A "fórmula", enfim, é simples: do sentimento individual ao grupo social, da geração de um "produto" minimamente viável ao desenvolvimento de uma cultura que permita o consumo de massa, que edifique uma cadeia de produção, a qual consolida economia de escala e lucros que remunerem o capital investido e, por conseguinte, os artistas que da cultura vivem e obtêm renda condigna. No Brasil, os sertanejos e os funkeiros conseguiram, porque criaram um tipo de sentimento musical que dialoga com as massas.

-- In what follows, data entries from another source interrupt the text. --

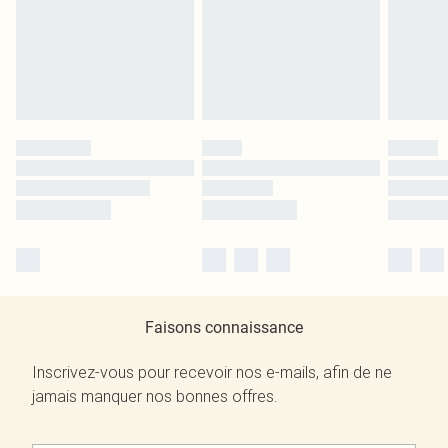
Faisons connaissance
Inscrivez-vous pour recevoir nos e-mails, afin de ne
jamais manquer nos bonnes offres.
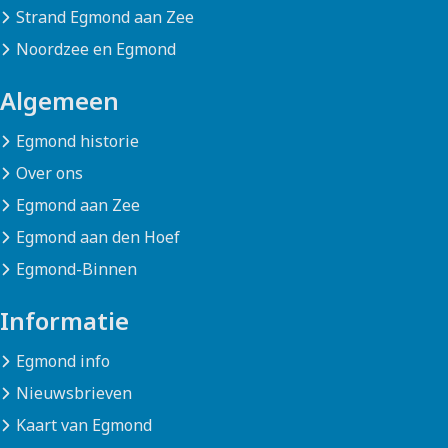
Strand Egmond aan Zee
Noordzee en Egmond
Algemeen
Egmond historie
Over ons
Egmond aan Zee
Egmond aan den Hoef
Egmond-Binnen
Informatie
Egmond info
Nieuwsbrieven
Kaart van Egmond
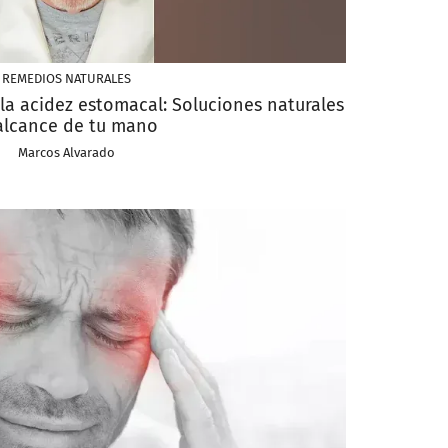
REMEDIOS NATURALES
la acidez estomacal: Soluciones naturales
 alcance de tu mano
Marcos Alvarado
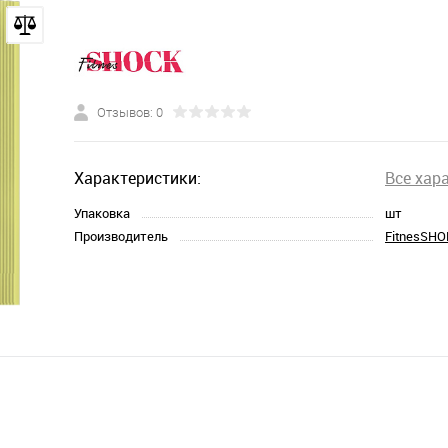
Отзывов: 0
Характеристики:
Все хар
Упаковка
шт
Производитель
FitnesSHO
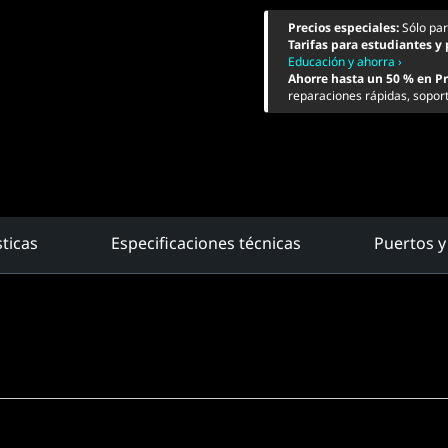
Precios especiales:
Sólo pa
Tarifas para estudiantes y
Educación y ahorra ›
Ahorre hasta un 50 % en P
reparaciones rápidas, soport
sticas
Especificaciones técnicas
Puertos y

Já os roqueiros brazucas não querem saber das massas, porque se consideram "a elite da música". Não entenderam as regras do jogo. Bandas desconhecidas só conseguem destaque na mídia e participação em megashows se os integrantes são neonázis financiados pela própria empresa que presidem. Os demais roqueiros brazucas independentes têm um comportamento padrão: depreciam os demais gêneros musicais para se sentirem superiores, não se ajudam mutuamente e não se organizam minimamente para recriar a cultura do rock como movimento coletivo e que potencializaria o consumo de massa no longo prazo. Enquanto individualmente ganham (quando conseguem) duzentão para tocar na night, ou então têm um "trabalho de verdade" para poder se sustentar e lançam música própria em plataformas digitais como hobby. Entendeu agora por que o Brasil é o país da música sertaneja e do funk?